Saved data entries
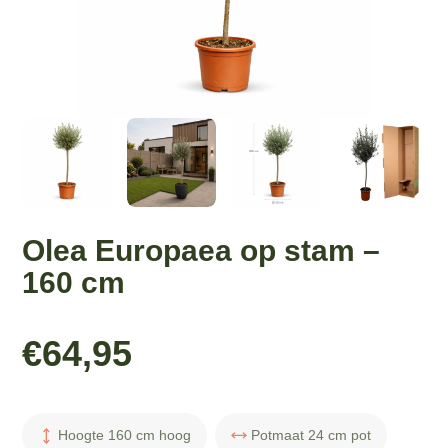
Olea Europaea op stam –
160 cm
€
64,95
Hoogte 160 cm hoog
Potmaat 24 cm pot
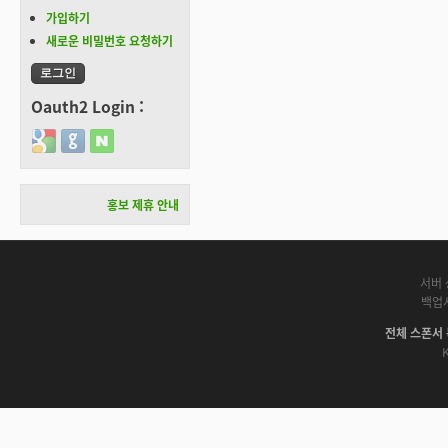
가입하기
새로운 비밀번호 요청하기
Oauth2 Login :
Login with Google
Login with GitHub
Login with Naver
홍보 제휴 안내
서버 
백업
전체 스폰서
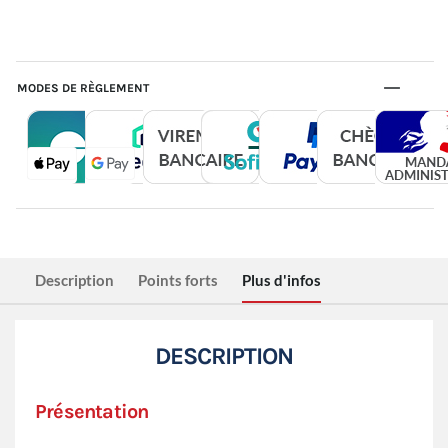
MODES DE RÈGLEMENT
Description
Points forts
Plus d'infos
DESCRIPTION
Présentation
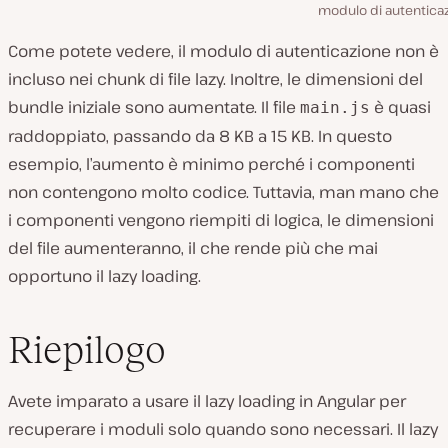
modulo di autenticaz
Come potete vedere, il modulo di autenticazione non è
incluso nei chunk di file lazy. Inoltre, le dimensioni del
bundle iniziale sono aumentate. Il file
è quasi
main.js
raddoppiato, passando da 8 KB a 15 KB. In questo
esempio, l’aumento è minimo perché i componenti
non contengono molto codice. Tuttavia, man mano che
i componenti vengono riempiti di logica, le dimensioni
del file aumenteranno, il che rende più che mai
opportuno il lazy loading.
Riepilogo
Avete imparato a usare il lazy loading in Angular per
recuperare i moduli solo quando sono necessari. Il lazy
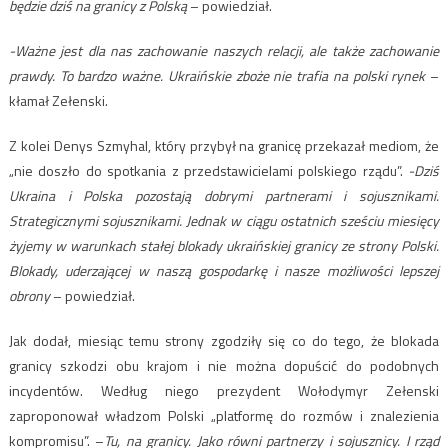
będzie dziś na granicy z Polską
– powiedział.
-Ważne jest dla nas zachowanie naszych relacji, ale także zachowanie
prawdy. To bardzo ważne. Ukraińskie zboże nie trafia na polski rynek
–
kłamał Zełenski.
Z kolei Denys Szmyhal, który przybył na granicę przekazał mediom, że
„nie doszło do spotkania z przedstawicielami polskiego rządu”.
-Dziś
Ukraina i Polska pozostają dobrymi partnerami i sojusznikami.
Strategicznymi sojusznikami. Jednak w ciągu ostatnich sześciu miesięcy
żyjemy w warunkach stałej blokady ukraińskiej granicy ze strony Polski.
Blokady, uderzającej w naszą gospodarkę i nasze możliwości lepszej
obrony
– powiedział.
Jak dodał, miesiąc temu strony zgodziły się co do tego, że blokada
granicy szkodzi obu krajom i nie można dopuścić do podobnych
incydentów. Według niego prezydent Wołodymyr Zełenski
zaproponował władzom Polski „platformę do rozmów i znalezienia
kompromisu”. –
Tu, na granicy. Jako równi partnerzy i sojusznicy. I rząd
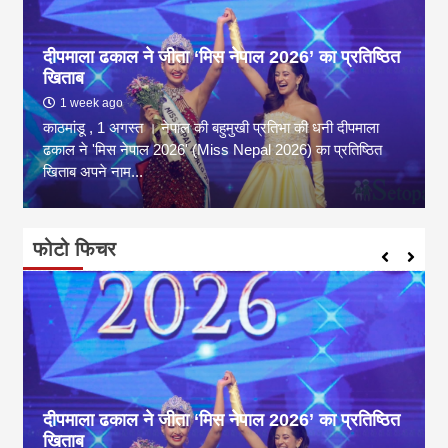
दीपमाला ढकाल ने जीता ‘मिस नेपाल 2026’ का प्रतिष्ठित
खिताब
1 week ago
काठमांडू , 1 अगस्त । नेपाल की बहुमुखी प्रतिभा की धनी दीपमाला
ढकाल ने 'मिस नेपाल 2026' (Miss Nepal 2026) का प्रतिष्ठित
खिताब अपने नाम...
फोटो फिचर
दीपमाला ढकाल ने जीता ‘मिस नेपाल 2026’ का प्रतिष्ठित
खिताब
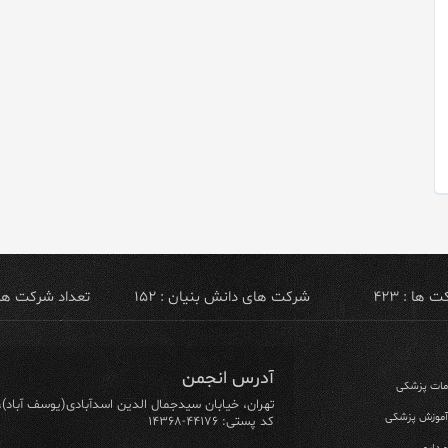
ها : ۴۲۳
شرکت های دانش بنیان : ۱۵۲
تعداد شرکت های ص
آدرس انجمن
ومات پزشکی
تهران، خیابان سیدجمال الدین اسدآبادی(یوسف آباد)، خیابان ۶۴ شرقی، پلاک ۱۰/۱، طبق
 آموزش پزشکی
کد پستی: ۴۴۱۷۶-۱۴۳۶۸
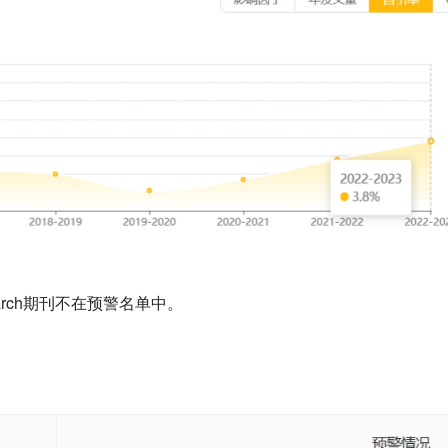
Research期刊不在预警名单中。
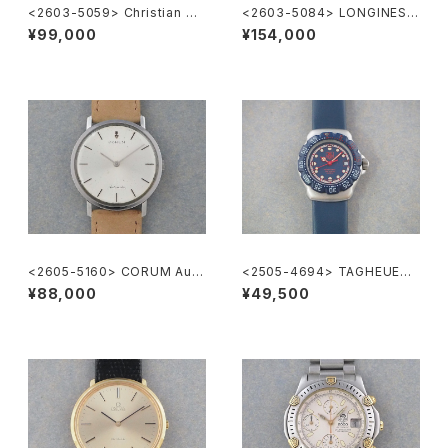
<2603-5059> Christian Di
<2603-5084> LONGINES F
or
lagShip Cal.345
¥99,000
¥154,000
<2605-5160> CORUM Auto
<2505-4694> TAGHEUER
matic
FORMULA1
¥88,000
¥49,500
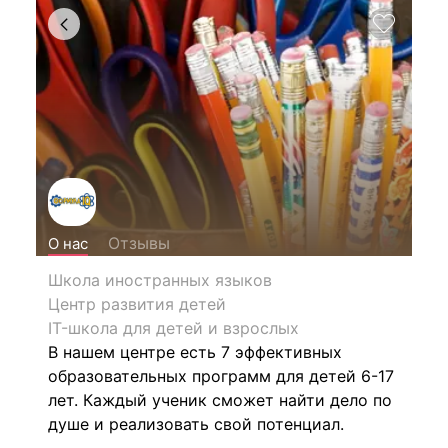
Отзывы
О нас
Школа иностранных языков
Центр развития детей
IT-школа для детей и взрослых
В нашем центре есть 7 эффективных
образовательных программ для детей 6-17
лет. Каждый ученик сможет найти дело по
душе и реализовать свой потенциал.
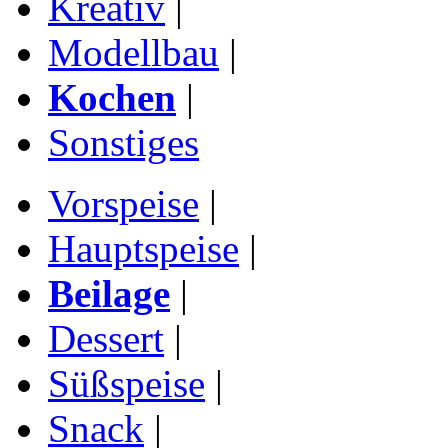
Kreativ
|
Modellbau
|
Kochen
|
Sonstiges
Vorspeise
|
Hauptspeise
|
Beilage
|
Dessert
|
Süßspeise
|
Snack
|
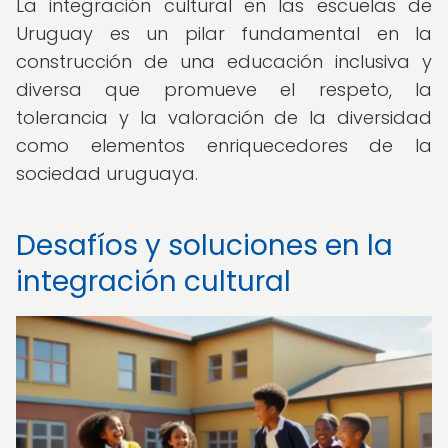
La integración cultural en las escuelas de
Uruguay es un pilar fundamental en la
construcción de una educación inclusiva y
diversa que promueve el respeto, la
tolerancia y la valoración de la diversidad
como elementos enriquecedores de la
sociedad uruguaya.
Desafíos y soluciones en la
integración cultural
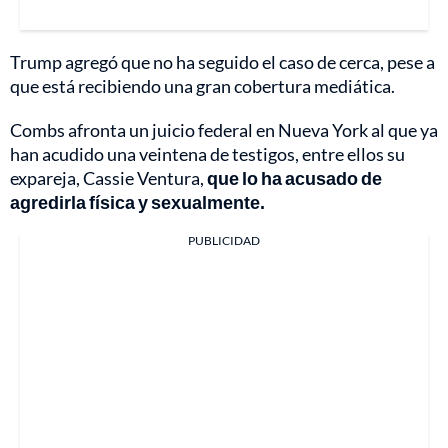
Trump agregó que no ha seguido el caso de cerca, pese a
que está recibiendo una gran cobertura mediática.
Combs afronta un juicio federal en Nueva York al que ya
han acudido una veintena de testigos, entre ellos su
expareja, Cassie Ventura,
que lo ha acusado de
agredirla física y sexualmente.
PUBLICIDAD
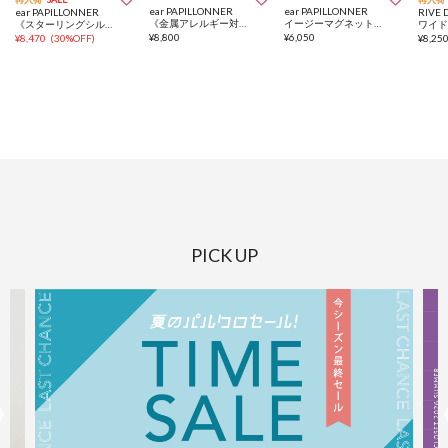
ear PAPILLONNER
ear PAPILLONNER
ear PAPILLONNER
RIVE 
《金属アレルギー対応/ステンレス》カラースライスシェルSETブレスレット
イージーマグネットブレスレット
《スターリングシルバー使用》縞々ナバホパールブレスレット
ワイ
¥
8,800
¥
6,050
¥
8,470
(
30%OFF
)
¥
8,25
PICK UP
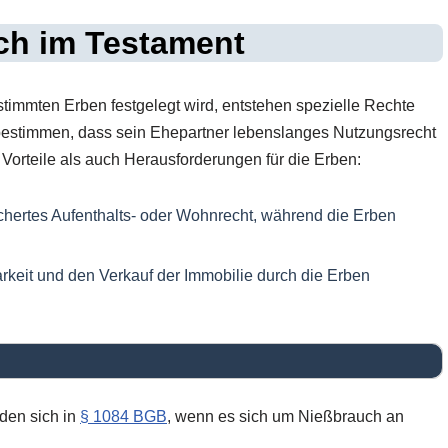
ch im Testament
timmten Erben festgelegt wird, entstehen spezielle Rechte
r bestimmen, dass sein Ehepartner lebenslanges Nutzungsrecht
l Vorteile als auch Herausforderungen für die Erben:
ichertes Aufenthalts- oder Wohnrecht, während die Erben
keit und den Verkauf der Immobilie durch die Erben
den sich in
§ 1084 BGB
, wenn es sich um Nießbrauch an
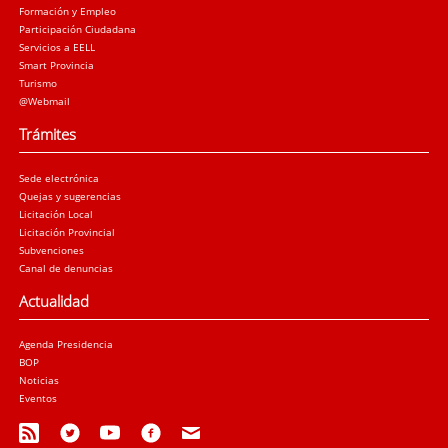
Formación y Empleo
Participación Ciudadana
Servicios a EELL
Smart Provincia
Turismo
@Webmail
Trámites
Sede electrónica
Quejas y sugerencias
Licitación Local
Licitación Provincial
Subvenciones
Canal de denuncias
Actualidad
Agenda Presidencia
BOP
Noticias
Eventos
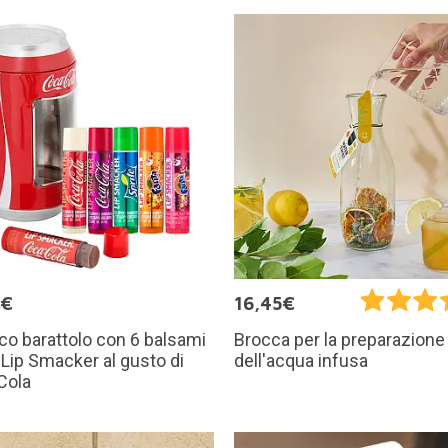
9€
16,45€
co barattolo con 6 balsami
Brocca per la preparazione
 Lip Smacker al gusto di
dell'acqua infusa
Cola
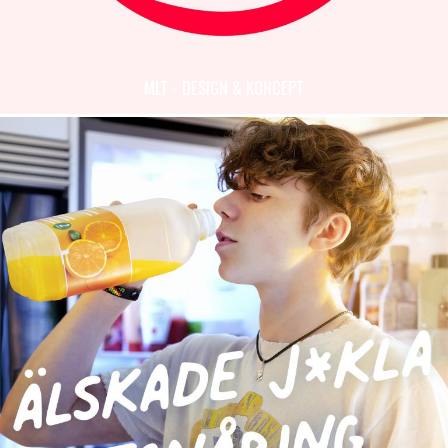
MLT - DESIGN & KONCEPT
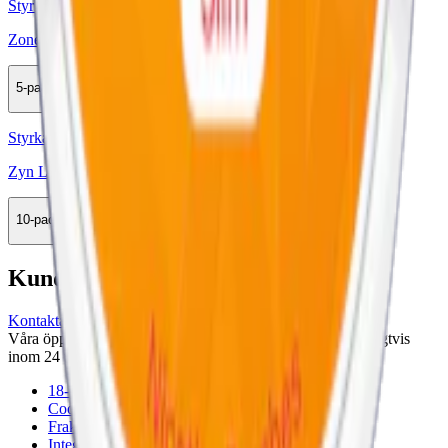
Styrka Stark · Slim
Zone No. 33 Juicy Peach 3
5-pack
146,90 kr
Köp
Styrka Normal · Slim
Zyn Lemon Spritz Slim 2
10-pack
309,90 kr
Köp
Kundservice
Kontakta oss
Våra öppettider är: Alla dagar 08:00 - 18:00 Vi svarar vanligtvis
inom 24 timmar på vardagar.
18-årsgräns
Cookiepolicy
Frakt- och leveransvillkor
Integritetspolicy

* _Your assignment_
Print, please, exactly the lines from the one holding "r bestimmen, dass" through the final line of the data, both included, while leaving out each picture.

* _Response below_
r bestimmen, dass sein Ehepartner lebenslanges Nutzungsrecht
l Vorteile als auch Herausforderungen für die Erben:
ichertes Aufenthalts- oder Wohnrecht, während die Erben
keit und den Verkauf der Immobilie durch die Erben
den sich in
§ 1084 BGB
, wenn es sich um Nießbrauch an
Formación y Empleo
Participación Ciudadana
Servicios a EELL
Smart Provincia
Turismo
@Webmail
Trámites
Sede electrónica
Quejas y sugerencias
Licitación Local
Licitación Provincial
Subvenciones
Canal de denuncias
Actualidad
Agenda Presidencia
BOP
Noticias
Eventos
9€
16,45€
co barattolo con 6 balsami
Brocca per la preparazione
 Lip Smacker al gusto di
dell'acqua infusa
Cola
MLT - DESIGN & KONCEPT
Styrka Stark · Slim
Zone No. 33 Juicy Peach 3
5-pack
146,90 kr
Köp
Styrka Normal · Slim
Zyn Lemon Spritz Slim 2
10-pack
309,90 kr
Köp
Kundservice
Kontakta oss
Våra öppettider är: Alla dagar 08:00 - 18:00 Vi svarar vanligtvis
inom 24 timmar på vardagar.
18-årsgräns
Cookiepolicy
Frakt- och leveransvillkor
Integritetspolicy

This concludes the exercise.